DIRECTIONS FOR THIS TASK — Can you copy out, unchanged, the stretch of lines below that opens with the line containing "12,48; please answer the same way." and closes with the line containing "It shows 6,48", keeping both of those lines?
>> start MATERIAL SUPPLIED
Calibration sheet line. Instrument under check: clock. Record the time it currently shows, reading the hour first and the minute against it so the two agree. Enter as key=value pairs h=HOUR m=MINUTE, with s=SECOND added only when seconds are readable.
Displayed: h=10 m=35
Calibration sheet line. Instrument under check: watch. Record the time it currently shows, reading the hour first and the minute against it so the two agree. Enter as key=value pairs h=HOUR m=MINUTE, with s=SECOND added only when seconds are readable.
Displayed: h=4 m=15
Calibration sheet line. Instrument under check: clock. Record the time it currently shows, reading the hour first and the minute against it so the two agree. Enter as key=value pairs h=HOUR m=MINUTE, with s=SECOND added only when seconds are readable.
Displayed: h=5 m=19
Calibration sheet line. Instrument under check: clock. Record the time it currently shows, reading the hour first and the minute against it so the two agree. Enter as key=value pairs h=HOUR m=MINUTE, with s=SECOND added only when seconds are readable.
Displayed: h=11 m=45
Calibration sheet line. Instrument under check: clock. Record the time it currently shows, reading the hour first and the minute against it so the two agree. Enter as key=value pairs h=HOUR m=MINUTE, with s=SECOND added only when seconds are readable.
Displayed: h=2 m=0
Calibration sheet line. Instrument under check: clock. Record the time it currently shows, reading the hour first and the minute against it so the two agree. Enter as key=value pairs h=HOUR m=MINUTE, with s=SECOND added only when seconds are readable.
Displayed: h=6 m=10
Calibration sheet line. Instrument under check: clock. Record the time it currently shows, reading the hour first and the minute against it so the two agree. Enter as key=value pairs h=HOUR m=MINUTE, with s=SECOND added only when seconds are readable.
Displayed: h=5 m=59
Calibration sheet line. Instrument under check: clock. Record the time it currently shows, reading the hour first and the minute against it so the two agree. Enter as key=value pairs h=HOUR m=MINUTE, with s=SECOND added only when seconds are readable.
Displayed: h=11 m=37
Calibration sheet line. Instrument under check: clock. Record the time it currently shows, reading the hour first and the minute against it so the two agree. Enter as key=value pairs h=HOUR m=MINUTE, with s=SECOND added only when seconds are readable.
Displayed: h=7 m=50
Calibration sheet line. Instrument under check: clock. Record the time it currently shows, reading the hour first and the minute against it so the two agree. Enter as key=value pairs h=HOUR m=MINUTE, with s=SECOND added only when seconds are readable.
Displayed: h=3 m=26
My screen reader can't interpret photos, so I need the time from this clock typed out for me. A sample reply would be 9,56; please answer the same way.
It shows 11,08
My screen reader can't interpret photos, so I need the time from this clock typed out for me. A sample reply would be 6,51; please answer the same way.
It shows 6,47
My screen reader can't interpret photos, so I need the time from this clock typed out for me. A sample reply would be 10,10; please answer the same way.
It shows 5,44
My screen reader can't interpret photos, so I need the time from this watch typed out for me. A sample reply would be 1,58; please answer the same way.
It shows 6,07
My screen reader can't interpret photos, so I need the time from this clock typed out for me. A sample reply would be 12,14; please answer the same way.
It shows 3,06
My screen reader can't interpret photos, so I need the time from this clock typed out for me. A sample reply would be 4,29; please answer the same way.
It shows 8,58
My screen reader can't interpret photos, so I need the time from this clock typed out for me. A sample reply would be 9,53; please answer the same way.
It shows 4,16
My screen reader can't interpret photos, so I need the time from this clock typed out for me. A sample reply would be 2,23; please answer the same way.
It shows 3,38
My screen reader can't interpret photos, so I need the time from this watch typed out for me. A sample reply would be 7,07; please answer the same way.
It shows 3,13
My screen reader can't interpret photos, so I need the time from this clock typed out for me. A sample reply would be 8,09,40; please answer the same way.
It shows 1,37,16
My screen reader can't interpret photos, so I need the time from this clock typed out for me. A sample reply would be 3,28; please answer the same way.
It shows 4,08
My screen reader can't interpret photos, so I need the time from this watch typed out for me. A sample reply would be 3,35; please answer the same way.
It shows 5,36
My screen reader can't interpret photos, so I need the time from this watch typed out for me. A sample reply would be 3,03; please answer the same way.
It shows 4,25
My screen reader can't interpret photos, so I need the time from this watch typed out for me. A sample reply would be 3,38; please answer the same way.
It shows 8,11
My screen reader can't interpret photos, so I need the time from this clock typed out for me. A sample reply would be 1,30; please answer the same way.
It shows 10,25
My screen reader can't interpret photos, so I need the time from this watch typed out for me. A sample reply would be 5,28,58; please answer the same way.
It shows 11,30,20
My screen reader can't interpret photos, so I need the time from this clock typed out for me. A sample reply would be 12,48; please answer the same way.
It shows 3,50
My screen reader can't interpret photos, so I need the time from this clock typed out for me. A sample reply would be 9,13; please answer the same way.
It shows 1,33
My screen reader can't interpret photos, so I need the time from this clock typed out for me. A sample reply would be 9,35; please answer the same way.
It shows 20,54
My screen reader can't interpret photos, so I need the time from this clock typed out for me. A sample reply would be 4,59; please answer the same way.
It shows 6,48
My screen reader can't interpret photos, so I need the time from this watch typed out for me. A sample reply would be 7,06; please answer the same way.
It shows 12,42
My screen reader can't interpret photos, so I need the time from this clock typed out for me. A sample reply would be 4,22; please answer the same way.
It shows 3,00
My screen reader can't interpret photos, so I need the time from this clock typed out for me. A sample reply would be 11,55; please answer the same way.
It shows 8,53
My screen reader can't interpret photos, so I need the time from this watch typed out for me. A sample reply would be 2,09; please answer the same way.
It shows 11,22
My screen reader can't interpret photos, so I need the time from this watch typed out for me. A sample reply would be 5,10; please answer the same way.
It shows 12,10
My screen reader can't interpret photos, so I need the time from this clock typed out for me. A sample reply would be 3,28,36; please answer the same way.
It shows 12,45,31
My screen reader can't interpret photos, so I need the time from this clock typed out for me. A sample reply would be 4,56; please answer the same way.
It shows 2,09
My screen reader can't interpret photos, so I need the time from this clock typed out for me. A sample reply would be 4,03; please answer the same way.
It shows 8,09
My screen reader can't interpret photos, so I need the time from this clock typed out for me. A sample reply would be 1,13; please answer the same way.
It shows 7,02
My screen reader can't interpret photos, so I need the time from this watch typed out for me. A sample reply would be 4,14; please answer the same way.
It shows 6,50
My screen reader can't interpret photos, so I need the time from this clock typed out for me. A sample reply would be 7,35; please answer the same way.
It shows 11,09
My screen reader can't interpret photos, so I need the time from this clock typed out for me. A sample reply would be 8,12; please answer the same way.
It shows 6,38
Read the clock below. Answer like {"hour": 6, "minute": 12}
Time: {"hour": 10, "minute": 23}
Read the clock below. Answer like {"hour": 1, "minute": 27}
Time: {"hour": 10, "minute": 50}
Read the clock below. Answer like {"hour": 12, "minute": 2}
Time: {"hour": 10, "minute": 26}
>> end MATERIAL SUPPLIED
CORRECT RESULT —
My screen reader can't interpret photos, so I need the time from this clock typed out for me. A sample reply would be 12,48; please answer the same way.
It shows 3,50
My screen reader can't interpret photos, so I need the time from this clock typed out for me. A sample reply would be 9,13; please answer the same way.
It shows 1,33
My screen reader can't interpret photos, so I need the time from this clock typed out for me. A sample reply would be 9,35; please answer the same way.
It shows 20,54
My screen reader can't interpret photos, so I need the time from this clock typed out for me. A sample reply would be 4,59; please answer the same way.
It shows 6,48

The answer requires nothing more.